■ **Vorliegender Auszug**:
Die Keynote der GTC 2026 wurde nicht mit neuer KI-Hardware begonnen. Stattdessen stellte NVIDIAs CEO ein Neural Rendering vor, welches als DLSS 5 auf den Markt kommen soll.

Viele Details zu DLSS 5 haben wir zum aktuellen Zeitpunkt noch nicht. Das, was NVIDIA auf der Bühne beschrieben hat, klingt aber wie eine Weiterentwicklung des KI-unterstützten Renderings, wie wir sie schon einige Male aufgezeigt haben. Mittels DLSS und Multi Frame Generation ist es bereits heute möglich, dass 23 von 24 dargestellten Pixeln keiner Renderings-Pipeline mehr entstammen, sondern von einer KI erstellt wurden. Nur einer von 24 Pixeln durchwandert demnach den klassischen Renderingpfad.

Was DLSS 5 nun als «3D-Guided Neural Rendering» bezeichnet, ist ein kompletter Rendering der Frames durch KI und nur noch im Hintergrund werden die notwendigen Berechnungen, beispielsweise der Geometrie und deren Änderungen durch die Eingaben des Nutzers, auf klassischen Wegen durchgeführt.

■ **Bereitgestelltes Material**:
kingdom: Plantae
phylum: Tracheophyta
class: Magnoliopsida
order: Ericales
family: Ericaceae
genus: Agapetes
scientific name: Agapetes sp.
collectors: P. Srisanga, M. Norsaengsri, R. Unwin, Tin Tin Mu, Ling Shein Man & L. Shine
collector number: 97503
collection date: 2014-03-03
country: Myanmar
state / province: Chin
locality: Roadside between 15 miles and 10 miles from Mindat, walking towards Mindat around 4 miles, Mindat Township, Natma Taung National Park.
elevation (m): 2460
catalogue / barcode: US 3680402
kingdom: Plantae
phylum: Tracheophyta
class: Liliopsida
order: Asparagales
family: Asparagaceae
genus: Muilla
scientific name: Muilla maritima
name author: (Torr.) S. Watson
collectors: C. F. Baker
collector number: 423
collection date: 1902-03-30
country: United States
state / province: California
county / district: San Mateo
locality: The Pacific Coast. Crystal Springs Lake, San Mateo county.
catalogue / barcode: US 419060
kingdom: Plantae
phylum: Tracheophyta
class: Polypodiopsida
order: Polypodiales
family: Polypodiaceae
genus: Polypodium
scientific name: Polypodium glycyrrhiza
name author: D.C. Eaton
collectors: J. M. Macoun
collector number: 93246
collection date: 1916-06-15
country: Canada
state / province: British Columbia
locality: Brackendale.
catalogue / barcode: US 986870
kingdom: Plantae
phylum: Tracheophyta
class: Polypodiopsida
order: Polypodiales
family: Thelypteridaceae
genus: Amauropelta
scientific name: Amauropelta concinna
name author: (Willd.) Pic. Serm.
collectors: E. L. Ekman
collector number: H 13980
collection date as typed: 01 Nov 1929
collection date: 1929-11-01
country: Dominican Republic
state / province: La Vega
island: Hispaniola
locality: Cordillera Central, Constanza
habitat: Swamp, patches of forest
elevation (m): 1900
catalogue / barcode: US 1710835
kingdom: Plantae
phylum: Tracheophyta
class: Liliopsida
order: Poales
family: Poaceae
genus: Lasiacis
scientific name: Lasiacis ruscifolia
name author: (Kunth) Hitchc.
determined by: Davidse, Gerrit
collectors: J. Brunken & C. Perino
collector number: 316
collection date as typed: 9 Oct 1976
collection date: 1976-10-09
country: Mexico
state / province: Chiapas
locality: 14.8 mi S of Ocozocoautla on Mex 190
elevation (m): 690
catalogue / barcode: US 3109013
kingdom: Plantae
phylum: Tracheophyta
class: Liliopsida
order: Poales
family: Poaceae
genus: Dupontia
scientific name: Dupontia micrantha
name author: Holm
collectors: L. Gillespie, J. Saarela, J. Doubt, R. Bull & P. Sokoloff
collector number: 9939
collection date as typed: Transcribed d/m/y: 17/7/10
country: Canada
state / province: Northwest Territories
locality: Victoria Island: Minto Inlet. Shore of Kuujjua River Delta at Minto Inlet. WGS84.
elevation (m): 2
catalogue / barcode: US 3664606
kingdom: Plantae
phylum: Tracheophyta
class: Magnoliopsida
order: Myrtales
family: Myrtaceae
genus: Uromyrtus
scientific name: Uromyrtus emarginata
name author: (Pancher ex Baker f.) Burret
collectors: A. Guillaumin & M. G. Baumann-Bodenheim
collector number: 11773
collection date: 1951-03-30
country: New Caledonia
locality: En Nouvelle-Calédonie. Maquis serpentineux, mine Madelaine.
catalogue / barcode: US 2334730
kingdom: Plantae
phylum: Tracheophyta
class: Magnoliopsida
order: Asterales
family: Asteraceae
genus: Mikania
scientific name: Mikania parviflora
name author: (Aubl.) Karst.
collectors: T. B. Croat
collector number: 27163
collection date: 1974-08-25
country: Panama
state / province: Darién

■ **Aufgabe**:
Nennen Sie alle verschiedenen Wörter im Auszug zu DLSS 5, die die Zeichenfolge „Rendering“ enthalten. Jedes Wort soll nur einmal vorkommen.

■ **Lösung**:
- Rendering
- Renderings
- Renderings-Pipeline
- Renderingpfad